Born and bred in Kent, Patrick started his career like most budding chefs by washing pots at the local pub at the age of 15. At 18, Patrick went on to study at Westminster Catering College while working at Thackeray’s at the same time, not only honing his technical ability but also gaining invaluable vocational experience.

Patrick joined Thackeray’s as a commis back in January 2010 at 18 years of age under the guidance of head chef Chris Bower, quickly working his way up the ranks, and after one year at Thackeray’s he went to sister restaurant The Hengist as senior chef de partie. After six months he was promoted to chef de tornant of the group roaming around all four sites at the time.

Patrick returned back to Thackeray’s full time in September 2011 when he was soon made sous chef in spring of 2012 at the age of 21, and was part of the team who won the Michelin star in the autumn. He worked under Daniel Hatton for another two years as sous chef, then departed in the summer of 2014 to further his experience. He landed his first head chef role later that year and honed his skills, to then return back to his old stomping ground at Thackeray’s in Jan 2017 to head up the kitchen.

Patrick Hill 1

Where do you get your artistic inspiration when it comes to the visual presentation of your dishes?

My inspiration comes from the food itself – for example, every tomato will be a different shape, every leaf of wild garlic will be a different size. So when plating you have to be fluid with each dish, sometimes take a step back and re-evaluate the design and sometimes tweak it. It’s also like painting a picture, some colours and shapes go together, and some do not. You don’t want your plate to look like a rainbow, it’s nice to have a ‘palette’ of colours in mind, with perhaps one additional blast.

Are there certain foods you find easier to work with, and other you find more difficult, when it comes to artistic presentations?
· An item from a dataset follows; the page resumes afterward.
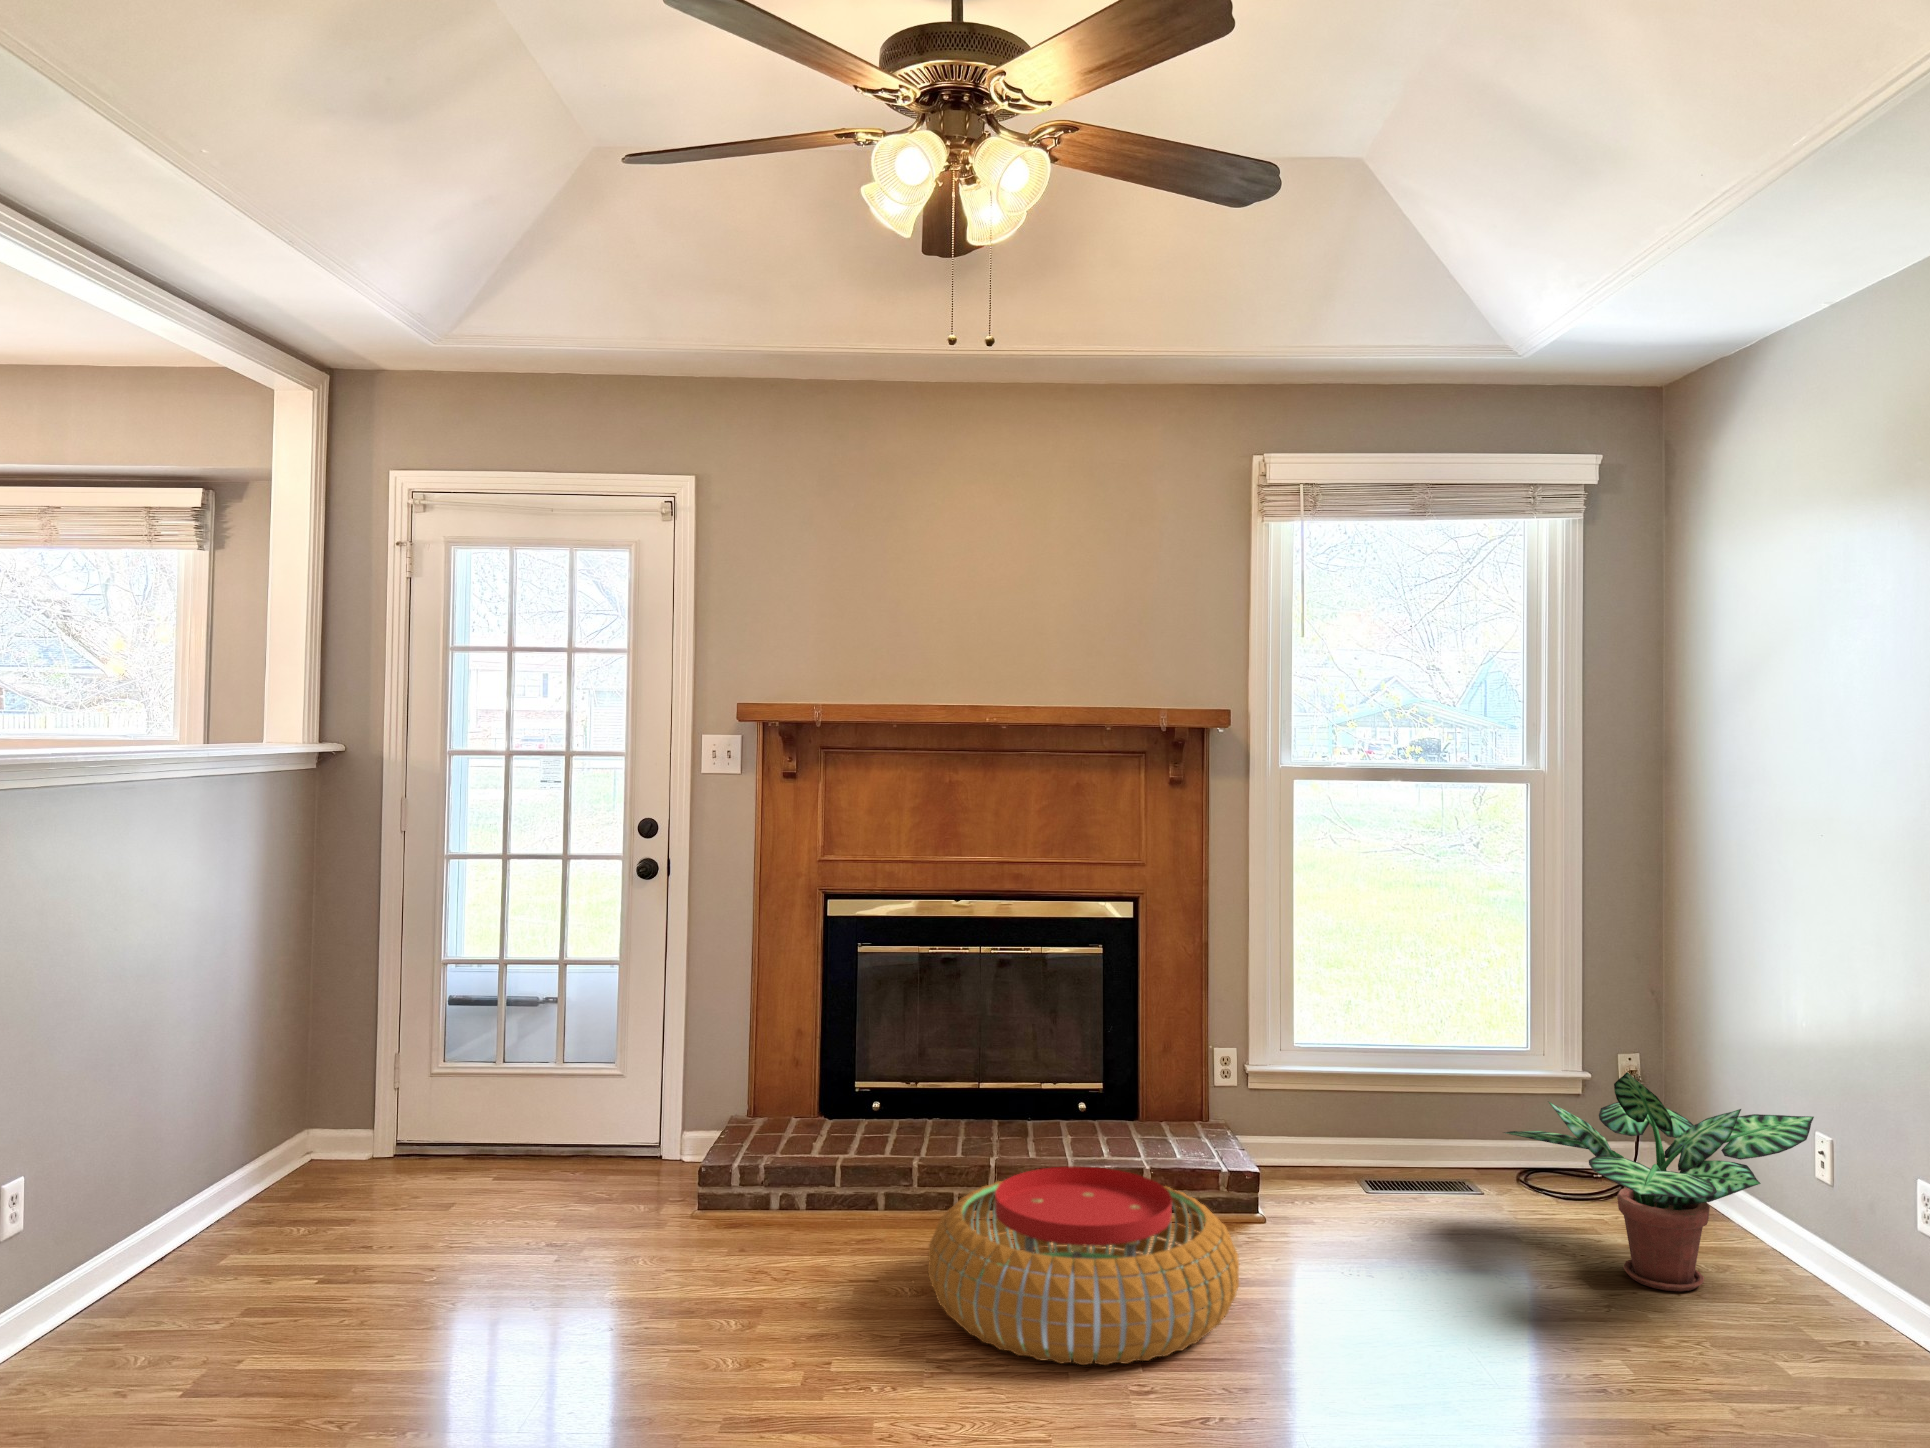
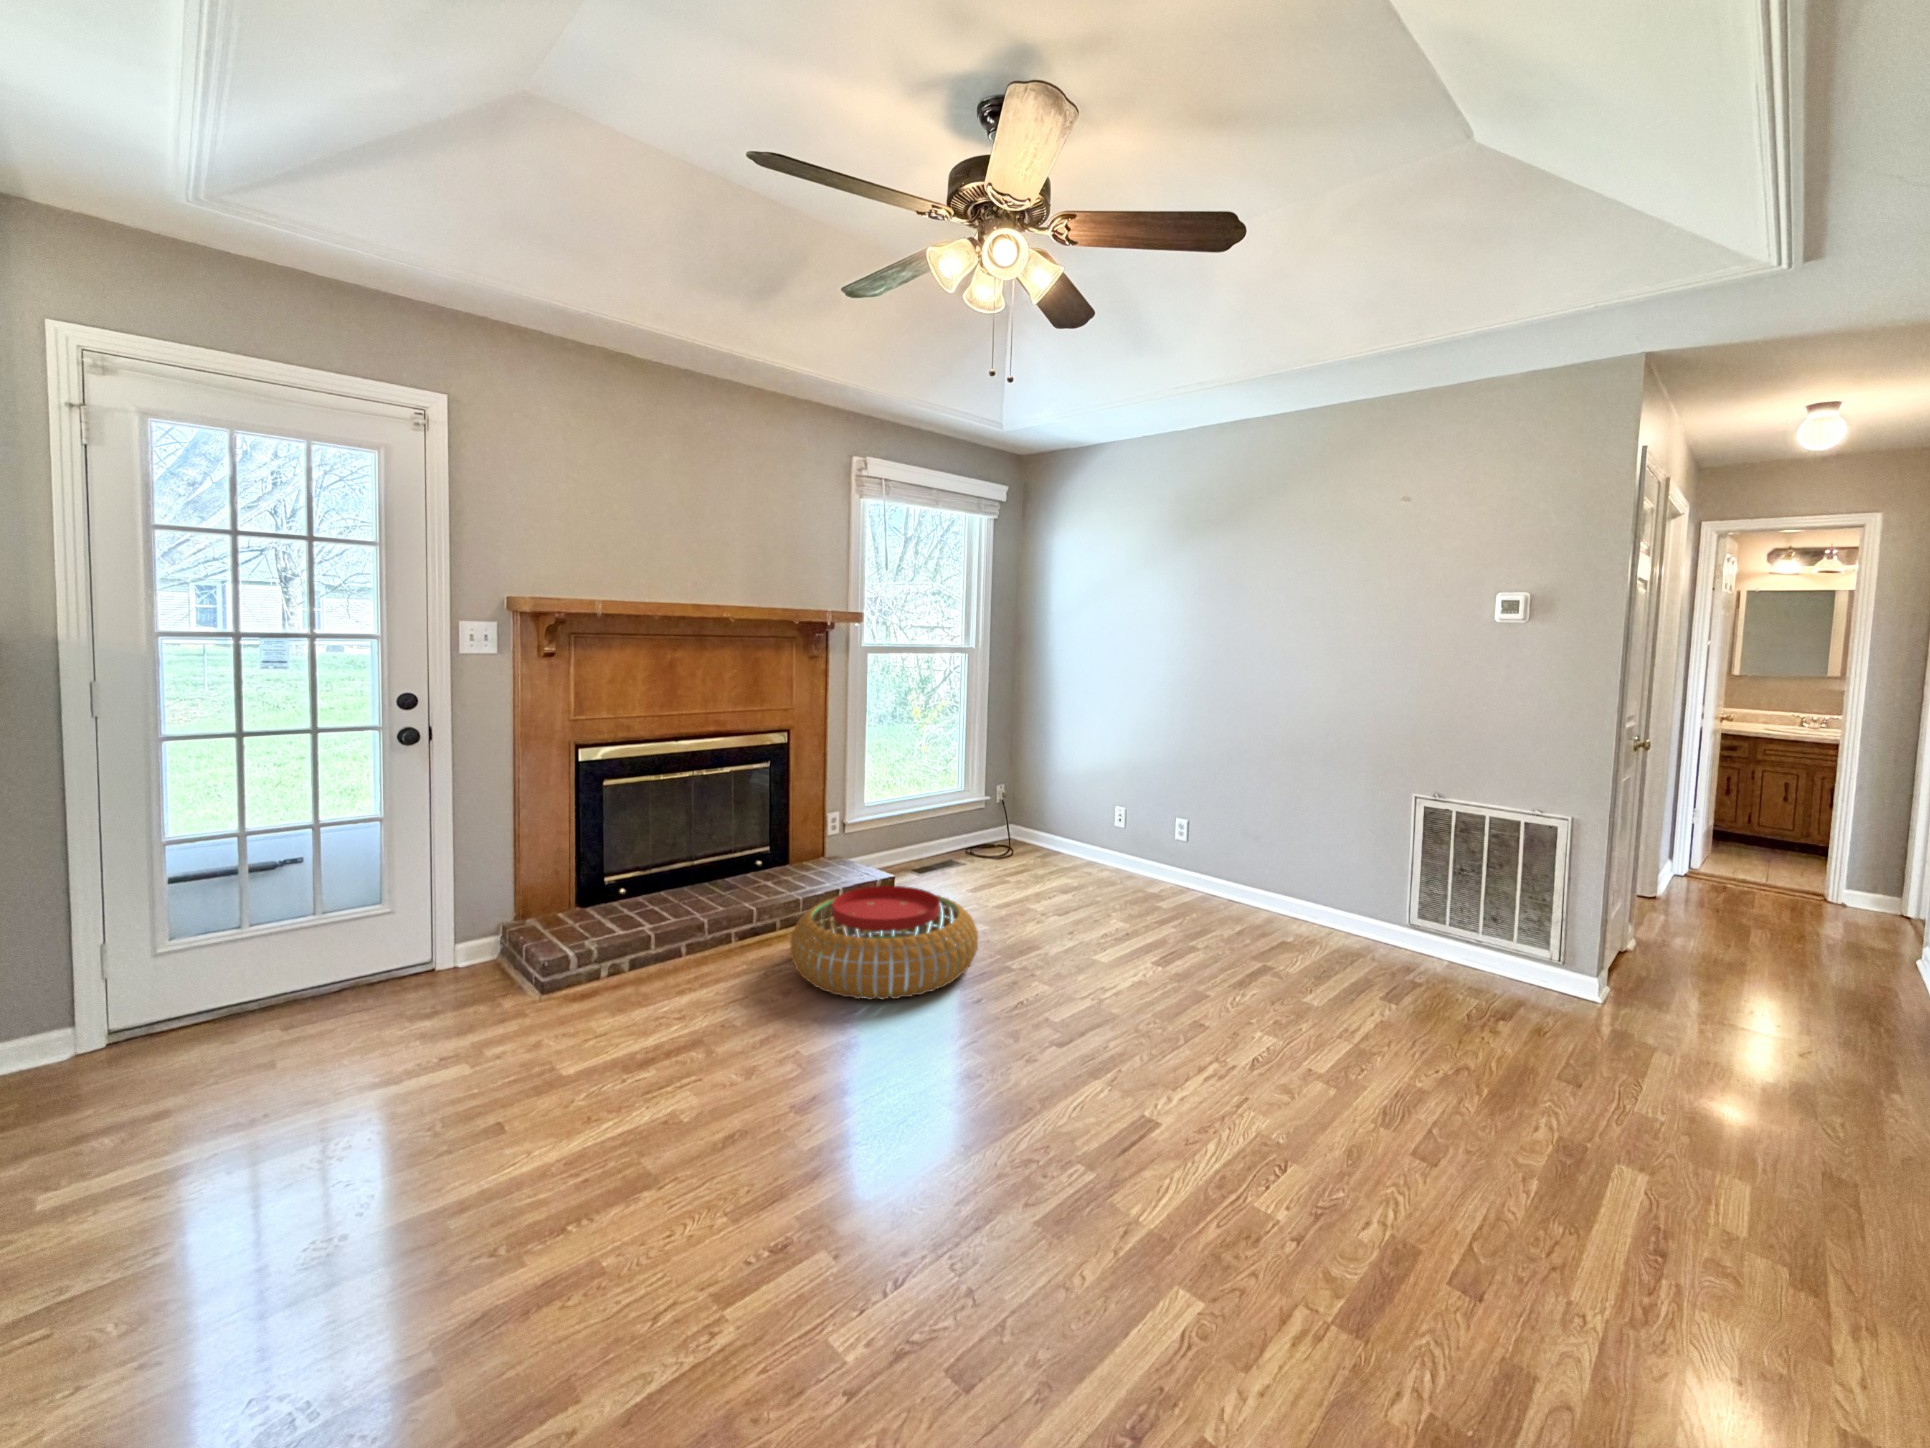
potted plant: present [1504,1072,1814,1292] -> none [997,789,1132,886]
Of course. Prettier things are far easier to plate due to their nature – for example a baby carrot is more refined than a donkey carrot and needs no labour in presentation.

In the spring I find the plating easier due to the burst of greens which always brightens up the dish, along with the vegetables and herbs that grow at this time of year. So when plating wild garlic flowers with their emerald stalks and brilliant white petals, or the new season jersey royals that are simply beautiful with their skins on, life is made much easier.

On the flip side in the autumn/winter where all the vegetables grow underground and don’t see any sun, they therefore don’t contain chlorophyll, which in turn means that these vegetables are dull in colour and quite often ugly. This means as a chef I need to put more thought into the presentation as these vegetables don’t naturally lend themselves to a pretty plate of food. Whether it be having to turn vegetables or having to cut them into a neat dice this is the type of route we have to go down during these months. 

What are your top three artistic tips for home chefs who want to wow their guests?

Don’t try too hard! Less is more.

Always put the tallest element at the back. When your guests are sitting at the dining table they want to see the whole plate in its entirety. This is made possible by plating from front to back, shortest to tallest. 

Don’t over sauce the plate. A nice spoon over the meat to get the temperature up is ample for presentation. Remember, you can always serve more sauce on the side.